Cultural pressures prime us to be conscious about how much we consume and how good it would be if we developed some self-restraint. The pendulum swings from shopping, scrolling, and snacking—to saving money, snoozing notifications, or skipping meals.


This tension between binge and restriction is so internalized that it can be hard for some to notice the tell-tale signs of eating disorders (EDs) and body image challenges in themselves or their loved ones. Often, symptoms go undetected because cultural norms around food, body, and dieting lead people and even some care professionals to believe that people are not suffering.


Gaining an awareness of warning signs, how EDs are diagnosed, and when to seek help can lead to better treatment outcomes and increase your ability to support loved ones who may be struggling.


What are the signs of an eating disorder?


EDs are serious mental health issues that revolve around irregular and harmful eating patterns and rituals with food and a preoccupation with food and body. EDs can cause major social, emotional, and physical damage in the long term. Left untreated, they can even be life-threatening.


It can be hard to identify the line between troubling behaviours pushed by diet culture and more serious symptoms that require intervention. People experiencing EDs typically demonstrate early warning signs, including but not limited to:


  • Extreme preoccupation with food and body image

  • Changes in behaviour around food and exercise

  • Noticeable fluctuations in mood, withdrawal from friends and usual activities

  • Physical signs such as weight change, fatigue, muscle weakness, fainting


How are eating disorders diagnosed?


Typically, the DSM-5 (Diagnostic & Statistical Manual of Mental Disorders, Fifth Edition) is used by healthcare professionals to diagnose EDs. It breaks them down into a few categories:


  • Anorexia nervosa

    • Characterized by intense restriction of food intake and fear of weight gain that leads to significant weight loss and malnutrition.


  • Bulimia nervosa

    • Characterized by recurring episodes of compulsive binge eating, often accompanied by feelings of guilt or shame, and consequent purging behaviours such as intentional vomiting or excessive exercise to prevent weight gain.


  • Binge eating disorder (BED)

    • Characterized by recurring episodes of compulsive binge eating, often linked to their distress levels. In BED, binge eating episodes are not followed by purging behaviours.

ASSIGNMENT A: List the early warning signs of eating disorders that the eating disorder article gives in its bulleted list.
ASSIGNMENT B: Carry on the eating disorder article from where it stops, starting after its description of binge eating disorder.

RAW DATA:
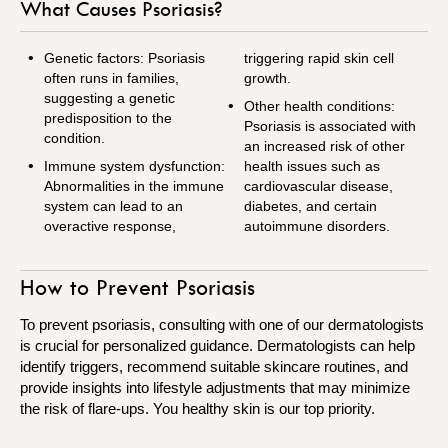
What Causes Psoriasis?
Genetic factors: Psoriasis
triggering rapid skin cell
often runs in families,
growth.
suggesting a genetic
Other health conditions:
predisposition to the
Psoriasis is associated with
condition.
an increased risk of other
Immune system dysfunction:
health issues such as
Abnormalities in the immune
cardiovascular disease,
system can lead to an
diabetes, and certain
overactive response,
autoimmune disorders.
How to Prevent Psoriasis
To prevent psoriasis, consulting with one of our dermatologists
is crucial for personalized guidance. Dermatologists can help
identify triggers, recommend suitable skincare routines, and
provide insights into lifestyle adjustments that may minimize
the risk of flare-ups. You healthy skin is our top priority.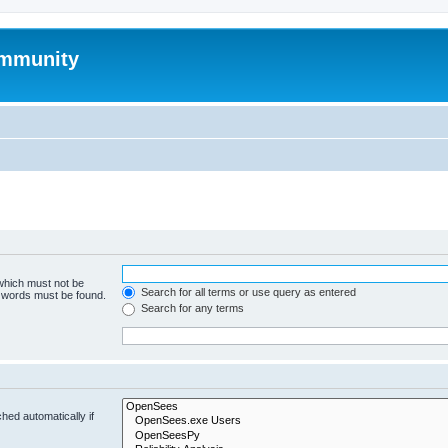
mmunity
 which must not be
Search for all terms or use query as entered
e words must be found.
Search for any terms
hed automatically if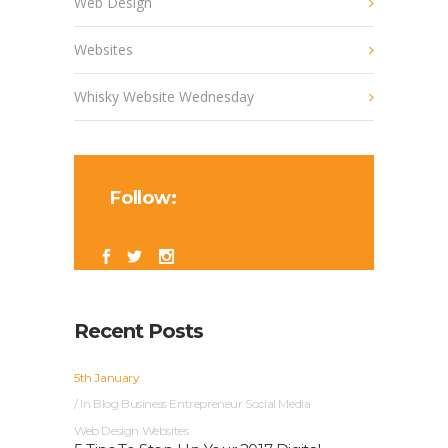
Web Design
Websites
Whisky Website Wednesday
Follow:
Recent Posts
5th January
In
Blog
Business
Entrepreneur
Social Media
Web Design
Websites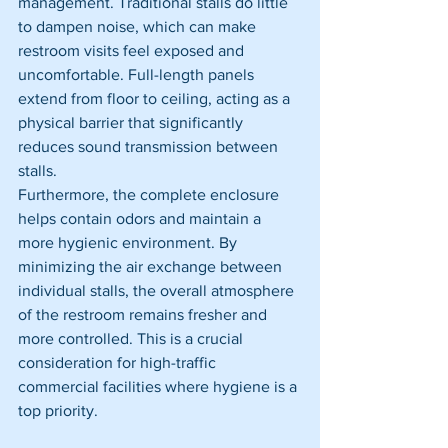
management. Traditional stalls do little 
to dampen noise, which can make 
restroom visits feel exposed and 
uncomfortable. Full-length panels 
extend from floor to ceiling, acting as a 
physical barrier that significantly 
reduces sound transmission between 
stalls.
Furthermore, the complete enclosure 
helps contain odors and maintain a 
more hygienic environment. By 
minimizing the air exchange between 
individual stalls, the overall atmosphere 
of the restroom remains fresher and 
more controlled. This is a crucial 
consideration for high-traffic 
commercial facilities where hygiene is a 
top priority.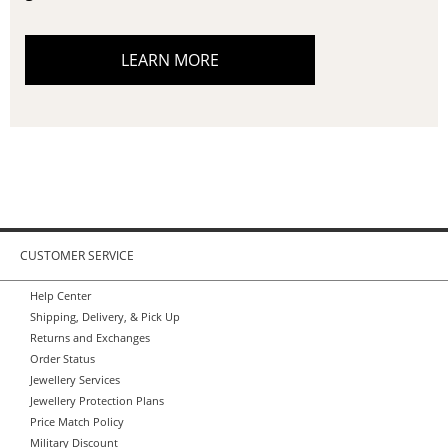
LEARN MORE
CUSTOMER SERVICE
Help Center
Shipping, Delivery, & Pick Up
Returns and Exchanges
Order Status
Jewellery Services
Jewellery Protection Plans
Price Match Policy
Military Discount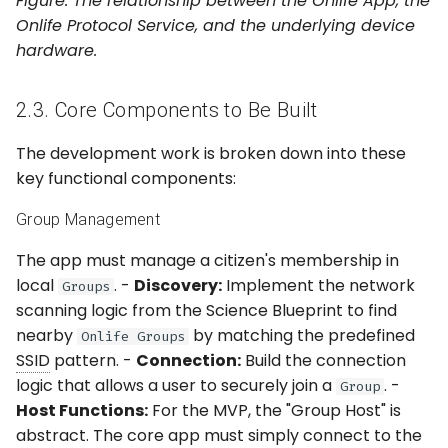
Figure: The relationship between the Onlife App, the
Onlife Protocol Service, and the underlying device
hardware.
2.3. Core Components to Be Built
The development work is broken down into these
key functional components:
Group Management
The app must manage a citizen's membership in
local
. -
Discovery:
Implement the network
Groups
scanning logic from the Science Blueprint to find
nearby
by matching the predefined
Onlife Groups
SSID
pattern. -
Connection:
Build the connection
logic that allows a user to securely join a
. -
Group
Host Functions:
For the MVP, the "Group Host" is
abstract. The core app must simply connect to the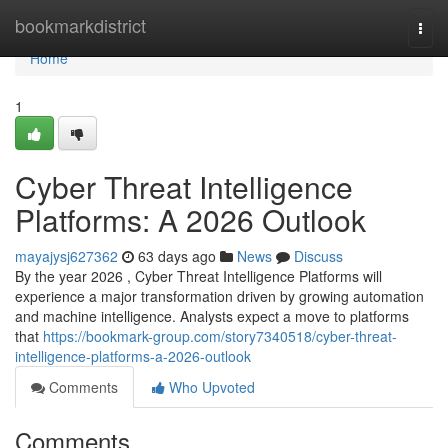
Home
bookmarkdistrict
Togg
navi
Home
1
Cyber Threat Intelligence
Platforms: A 2026 Outlook
mayajysj627362
63 days ago
News
Discuss
By the year 2026 , Cyber Threat Intelligence Platforms will
experience a major transformation driven by growing automation
and machine intelligence. Analysts expect a move to platforms
that
https://bookmark-group.com/story7340518/cyber-threat-
intelligence-platforms-a-2026-outlook
Comments
Who Upvoted
Comments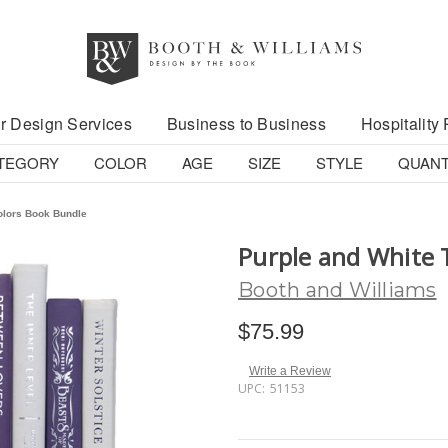
r Design Services
Business to Business
Hospitality 
TEGORY
COLOR
AGE
SIZE
STYLE
QUANT
olors Book Bundle
Purple and White 
Booth and Williams
$75.99
Write a Review
UPC:
51153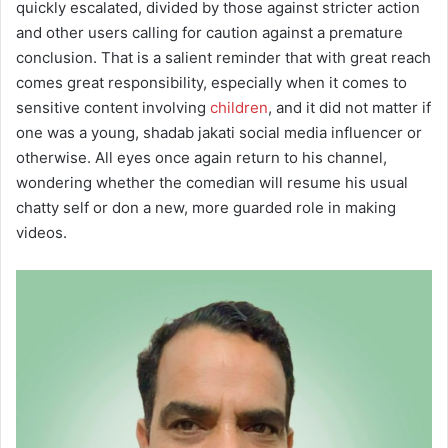
quickly escalated, divided by those against stricter action
and other users calling for caution against a premature
conclusion. That is a salient reminder that with great reach
comes great responsibility, especially when it comes to
sensitive content involving
children
, and it did not matter if
one was a young, shadab jakati social media influencer or
otherwise. All eyes once again return to his channel,
wondering whether the comedian will resume his usual
chatty self or don a new, more guarded role in making
videos.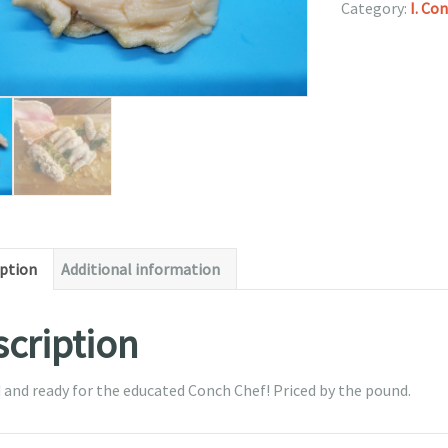
Category:
I. Co
iption
Additional information
cription
 and ready for the educated Conch Chef! Priced by the pound.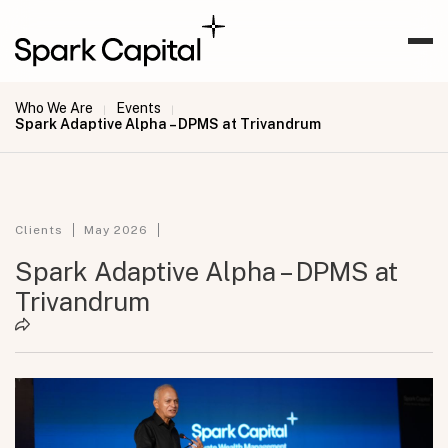
Who We Are
Events
|
|
Spark Adaptive Alpha – DPMS at Trivandrum
Clients
May 2026
Spark Adaptive Alpha – DPMS at
Trivandrum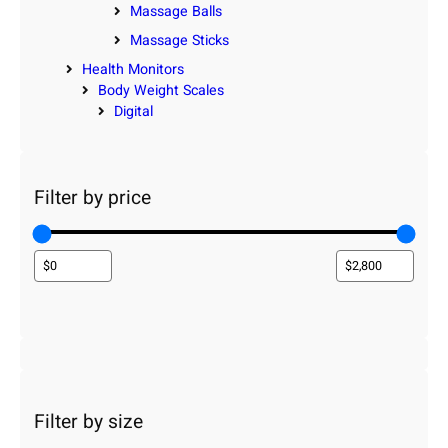
Massage Balls
Massage Sticks
Health Monitors
Body Weight Scales
Digital
Filter by price
Filter by size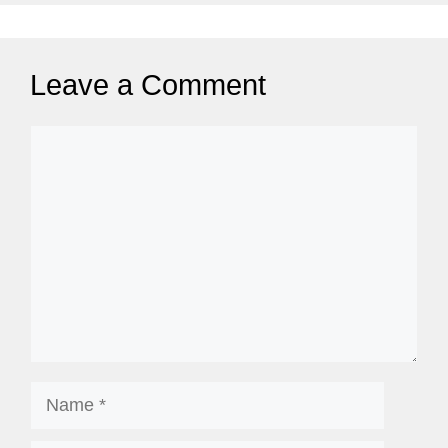
Leave a Comment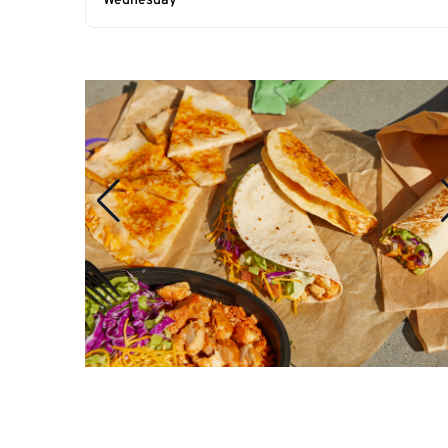
Wednesday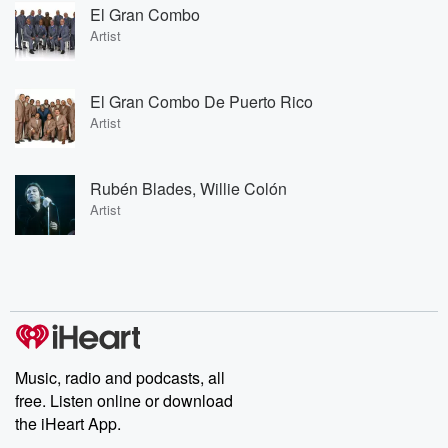
El Gran Combo
Artist
El Gran Combo De Puerto Rico
Artist
Rubén Blades, Willie Colón
Artist
Music, radio and podcasts, all
free. Listen online or download
the iHeart App.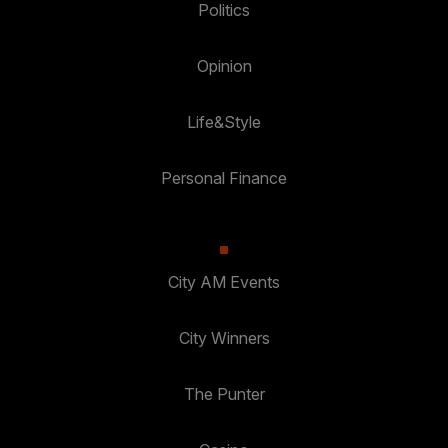
Politics
Opinion
Life&Style
Personal Finance
City AM Events
City Winners
The Punter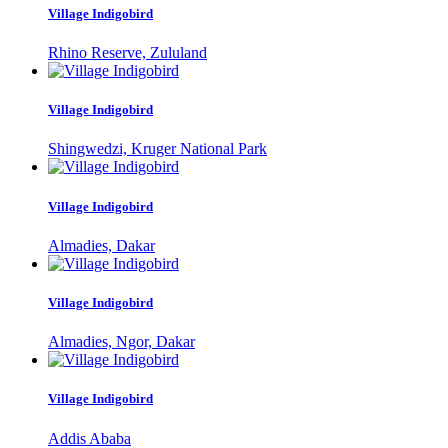
Village Indigobird
Rhino Reserve, Zululand
Village Indigobird
Shingwedzi, Kruger National Park
Village Indigobird
Almadies, Dakar
Village Indigobird
Almadies, Ngor, Dakar
Village Indigobird
Addis Ababa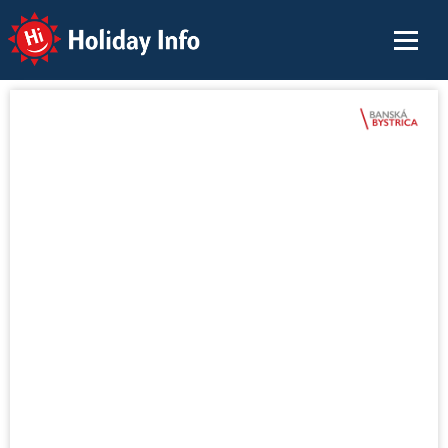
Holiday Info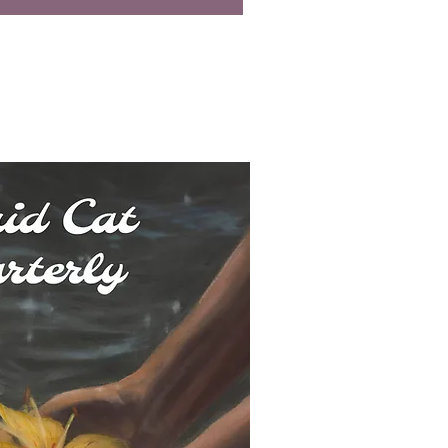
uick View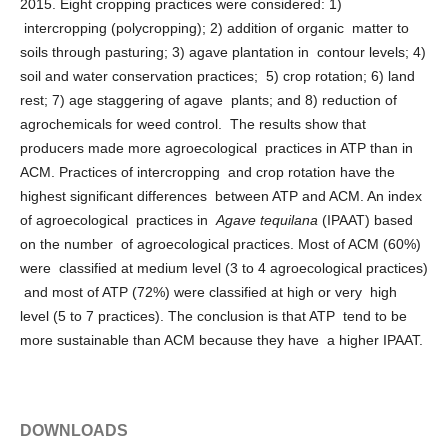
2015. Eight cropping practices were considered: 1)
intercropping (polycropping); 2) addition of organic matter to
soils through pasturing; 3) agave plantation in contour levels; 4)
soil and water conservation practices; 5) crop rotation; 6) land
rest; 7) age staggering of agave plants; and 8) reduction of
agrochemicals for weed control. The results show that
producers made more agroecological practices in ATP than in
ACM. Practices of intercropping and crop rotation have the
highest significant differences between ATP and ACM. An index
of agroecological practices in
Agave tequilana
(IPAAT) based
on the number of agroecological practices. Most of ACM (60%)
were classified at medium level (3 to 4 agroecological practices)
and most of ATP (72%) were classified at high or very high
level (5 to 7 practices). The conclusion is that ATP tend to be
more sustainable than ACM because they have a higher IPAAT.
DOWNLOADS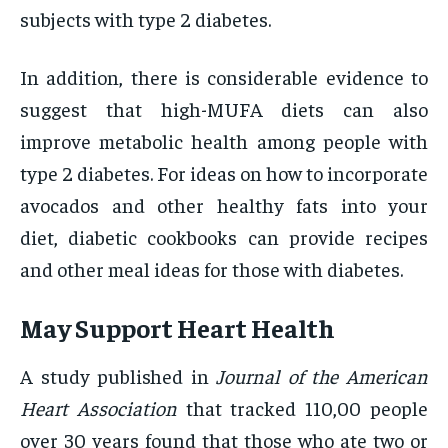
subjects with type 2 diabetes.
In addition, there is considerable evidence to
suggest that high-MUFA diets can also
improve metabolic health among people with
type 2 diabetes. For ideas on how to incorporate
avocados and other healthy fats into your
diet, diabetic cookbooks can provide recipes
and other meal ideas for those with diabetes.
May Support Heart Health
A study published in
Journal of the American
Heart Association
that tracked 110,00 people
over 30 years found that those who ate two or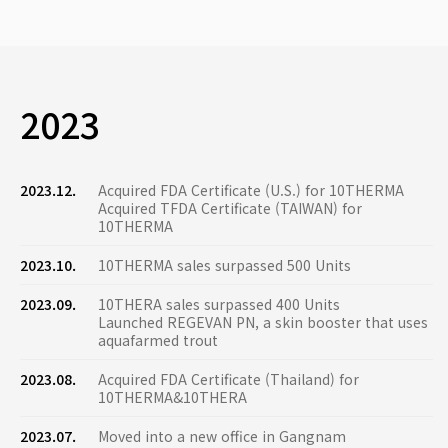
2023
2023.12.
Acquired FDA Certificate (U.S.) for 10THERMA
Acquired TFDA Certificate (TAIWAN) for
10THERMA
2023.10.
10THERMA sales surpassed 500 Units
2023.09.
10THERA sales surpassed 400 Units
Launched REGEVAN PN, a skin booster that uses
aquafarmed trout
2023.08.
Acquired FDA Certificate (Thailand) for
10THERMA&10THERA
2023.07.
Moved into a new office in Gangnam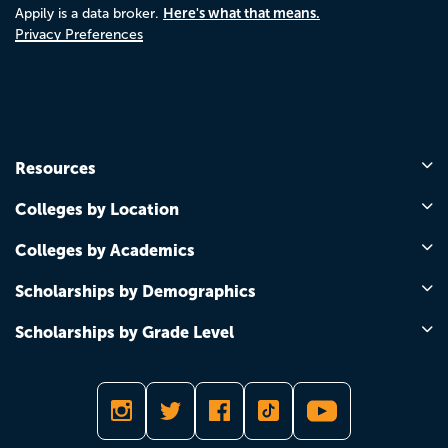
Here's what that means.
Appily is a data broker.
Privacy Preferences
Resources
Colleges by Location
Colleges by Academics
Scholarships by Demographics
Scholarships by Grade Level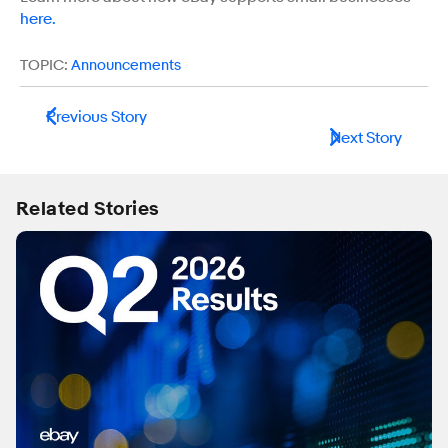
here.
TOPIC:
Announcements
Previous Story
Next Story
Related Stories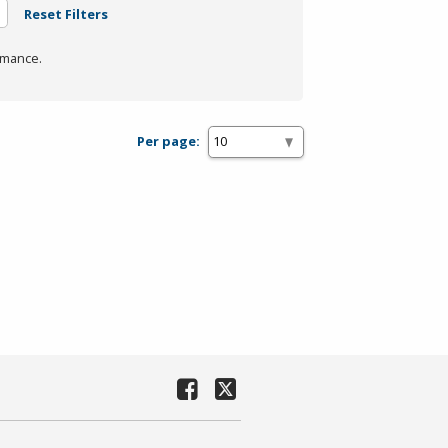
Reset Filters
rmance.
Per page: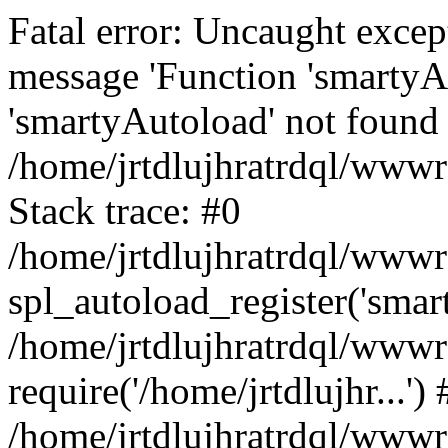
Fatal error: Uncaught excep
message 'Function 'smartyA
'smartyAutoload' not found 
/home/jrtdlujhratrdql/wwwro
Stack trace: #0
/home/jrtdlujhratrdql/wwwro
spl_autoload_register('smar
/home/jrtdlujhratrdql/wwwro
require('/home/jrtdlujhr...') 
/home/jrtdlujhratrdql/wwwr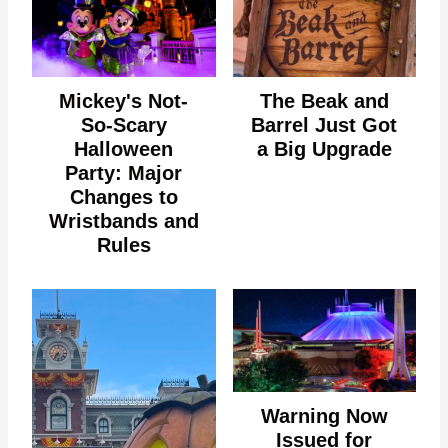
Mickey's Not-
The Beak and
So-Scary
Barrel Just Got
Halloween
a Big Upgrade
Party: Major
Changes to
Wristbands and
Rules
Warning Now
Issued for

OUTPUT A:
- Extreme preoccupation with food and body image
- Changes in behaviour around food and exercise
- Noticeable fluctuations in mood, withdrawal from friends and usual activities
- Physical signs such as weight change, fatigue, muscle weakness, fainting

OUTPUT B:
  • Rumination disorder

    • Characterized by the repeated regurgitation of previously swallowed food, which may be re-chewed, re-swallowed, or spit out. These behaviours are not accompanied by symptoms of nausea, involuntary retching, or disgust, and cannot be explained by another existing ED episode.


  • Pica

    • Characterized by the recurring ingestion of non-food substances that is persistent enough to require clinical intervention.


  • Avoidant/restrictive food intake disorder (ARFID)

    • Characterized by food restriction and avoidance for reasons that do not have to do with fear of weight gain. Instead, this behaviour is often accompanied by food-related distress due to the sensory qualities of food (such as texture). It may also be based on a conditioned response to certain foods, such as trauma.


  • Other specified feeding and eating disorder (OSFED)

    • Characterized by cases where many but not all of the symptoms of a specific eating disorder are met.

    • An example of an OSFED diagnosis could be atypical anorexia nervosa, in which almost all criteria for anorexia are met, but the individual’s weight is within or above the normal range.


  • Unspecified feeding and eating disorder

    • Characterized by cases where symptoms do not align with those of another specific disorder. Often, the clinician has not specified the reason that the criteria are not met for a specific ED—or there is insufficient information to make a more specific diagnosis.

    • An example could be orthorexia nervosa, defined as an unhealthy obsession with “clean” eating and fixation on the quality of food intake rather than the quantity. It is an informal definition that is not included in the DSM-5, so associated behaviours might fall under a UFED diagnosis.


DSM categories and the gaps they leave behind


To some extent, the DSM handbook helps clinicians speak a common language and even inform treatment strategies. But breaking down eating disorders into separate diagnoses with rigid criteria can affect how people view EDs, or worse, prevent them from receiving timely support.


There are many criticisms of the DSM’s strict categories for poorly reflecting clinical realities, including:


  • Higher prevalence of “unspecified” or “other” ED diagnoses

    • Most people with eating disorders don’t fit neatly into one specific disorder in the DSM. In fact, many people tend to fall into the residual OSFED or UFED categories because they don’t meet the criteria or present atypical symptoms. This pattern raises questions about the usefulness and validity of this categorical view of EDs.

  • Likelihood of diagnostic crossover

    • Since ED symptoms and their severity fluctuate over time, individuals are likely to receive multiple different diagnoses over the course of their life. This phenomenon raises questions about the longterm legitimacy of categorical ED diagnoses.

  • Inadequate empirical backing

    • Disorder types and criteria listed in the DSM tend to have poor experimental evidence supporting them. These rigid definitions often inadequately reflect the nuanced realities of those living with disordered eating.



So, when should you seek help for your eating disorder?


As we’ve learned, EDs can be deeply nuanced internal battles. Symptoms exist on a spectrum and often fluctuate in their severity and presentation depending on the individual.


We at the Kyla Fox Centre believe that a lack of formal diagnosis should not discourage someone from seeking care if it is preventing them from feeling safe in their body and around food. A diagnosis is not always the first step (or even a necessary step) for recovery.


If you or a loved one are struggling in your relationship with food and body, it’s never too early to reach out for help. It may be worth exploring your experiences with an expert—even without a formal diagnosis.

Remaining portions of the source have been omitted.